Resume the piece on fantasy novels set in Toronto, picking up right after its last sentence.

DOCUMENT EXCERPT »
▼
Canada is a vast and diverse nation. Different regions have different customs and habits, not to mention differences of opinion (political and otherwise) with other regions. But they share one sentiment: Canadians generally hate Toronto1. It may seem odd that a country would dislike its largest, most diverse city, a city in which one in twelve Canadians resides2, a community that is responsible for one-fifth of the national economy and much of our cultural wealth, and even odder that Ontarians join in, given that the Ontario economy would collapse like a rotted fruit without Toronto, but there it is: Toronto-phobia.
Canadians are so notoriously Toronto-averse that Canadian cop show Flashpoint made a point of never explicitly stating that it was set in Toronto, leaving viewers outside Toronto free to imagine that the program was set in any large Canadian city that happened to possess the CN Tower that kept appearing in establishing shots.
[I would include a helpful picture of the CN Tower here, but I’d prefer not to be sued for doing so…]
Happily, not every Canadian SFF writer suffers from Toronto-phobia. Here are five examples of books set in the city from the fantasy side of the ledger.
Above by Leah Bobet
Far below Toronto’s streets, Safe provides a refuge to beings living with marvelous gifts and onerous curses—people who, if caught by the authorities, would be subjected to unpleasant experiments. Some of the refugees have been so subjected before they escaped to Safe.
Matthew is able to pass for a regular human. He can venture above to buy necessary supplies without letting any normal know that Safe exists.
▲
ENTRIES PROVIDED »
▼
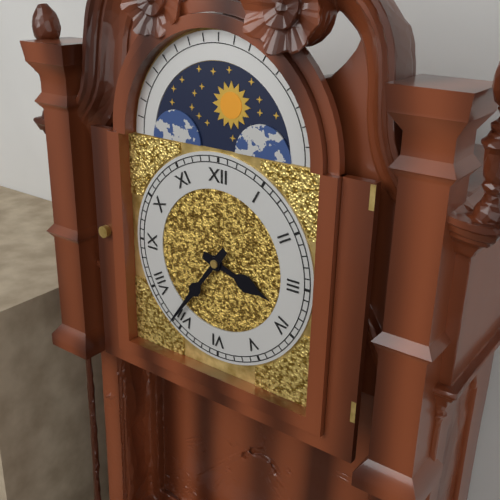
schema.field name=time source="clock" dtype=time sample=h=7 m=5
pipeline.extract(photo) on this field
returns h=3 m=36
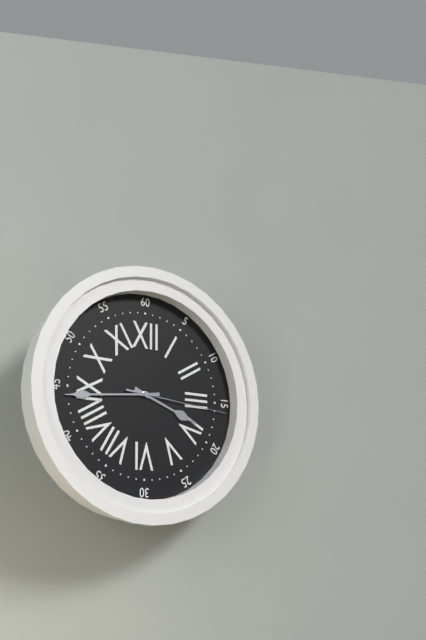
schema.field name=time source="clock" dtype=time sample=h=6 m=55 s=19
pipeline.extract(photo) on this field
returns h=3 m=44 s=16
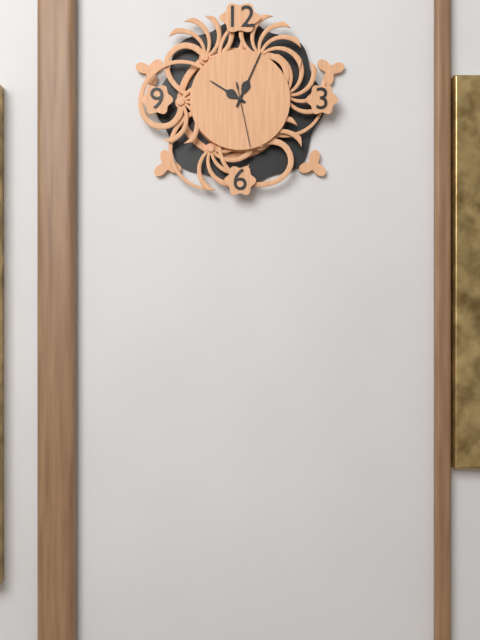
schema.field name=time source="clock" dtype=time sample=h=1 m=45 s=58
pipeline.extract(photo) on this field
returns h=10 m=4 s=28
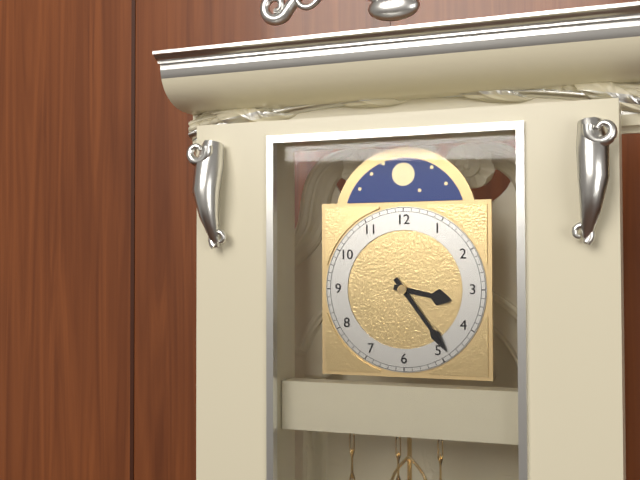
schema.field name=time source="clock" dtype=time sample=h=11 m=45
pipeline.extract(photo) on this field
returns h=3 m=24
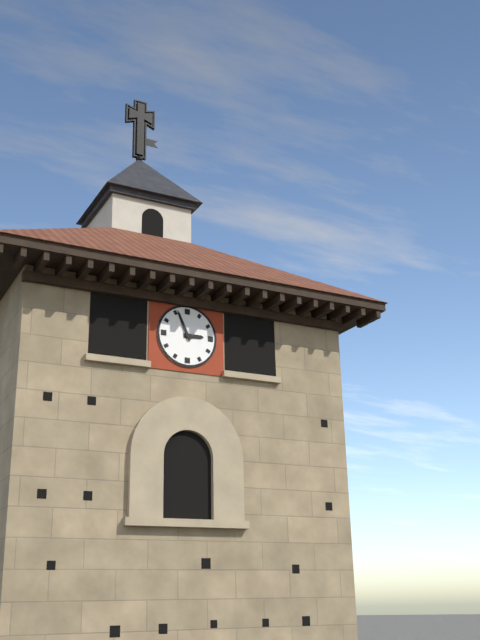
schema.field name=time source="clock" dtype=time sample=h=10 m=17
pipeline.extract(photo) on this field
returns h=2 m=56
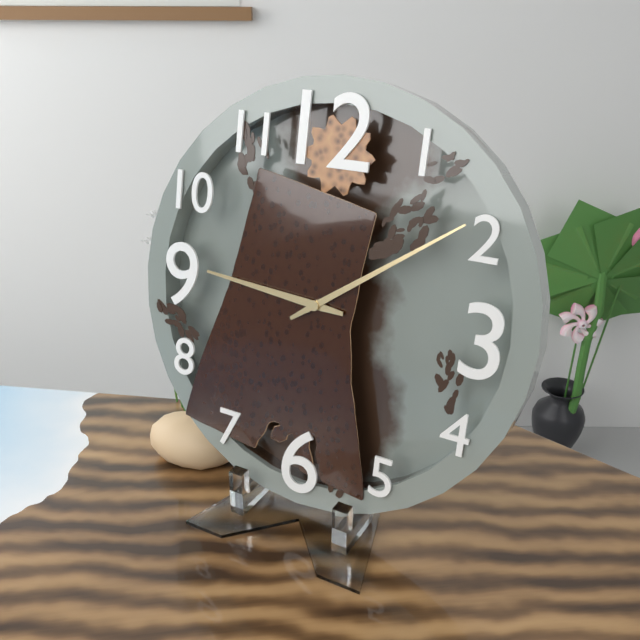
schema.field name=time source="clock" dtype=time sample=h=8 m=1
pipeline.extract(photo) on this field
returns h=9 m=9
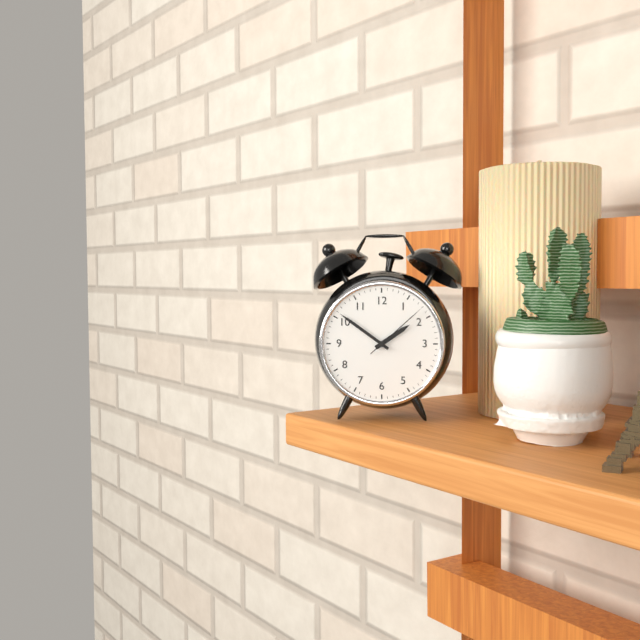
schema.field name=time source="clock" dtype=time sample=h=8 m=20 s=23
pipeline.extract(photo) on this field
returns h=1 m=51 s=8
▲
TASK OUTPUT »
Safe takes precautions against the mundane authorities. It never occurs to them that they are in any danger from supernatural entities—such as those who invade the refuge. Only Matthew and a handful of companions escape. If they are to save their community, they must discover who these invaders are, and how they can be fought.
Buy the Book


Above
The Night Girl by James Bow
Like so many before her, Perpetua Collins journeys to Toronto in search of a better life. Also like so many before her, she finds opportunity scarce and rent far too expensive. Welcome to the exciting world of homelessness in a town whose winter temps can hit -30o C… Fortune in the form of an enigmatic want ad smiles on Perpetua. Perpetua is just the human face needed to staff the front desk of T.P. Earthenhouse: Bouncers, Rare Coins, and Art Installations.
Toronto is even more diverse than it knows. Earthenhouse provides employment to one of Toronto’s more unusual demographics: supernatural beings like goblins and trolls. Earthenhouse himself is a goblin. But the fair folk have carefully hidden from humans for millennia and Earthenhouse’s plans endanger that masquerade. There will be consequences, and Perpetua will soon find herself threatened by them.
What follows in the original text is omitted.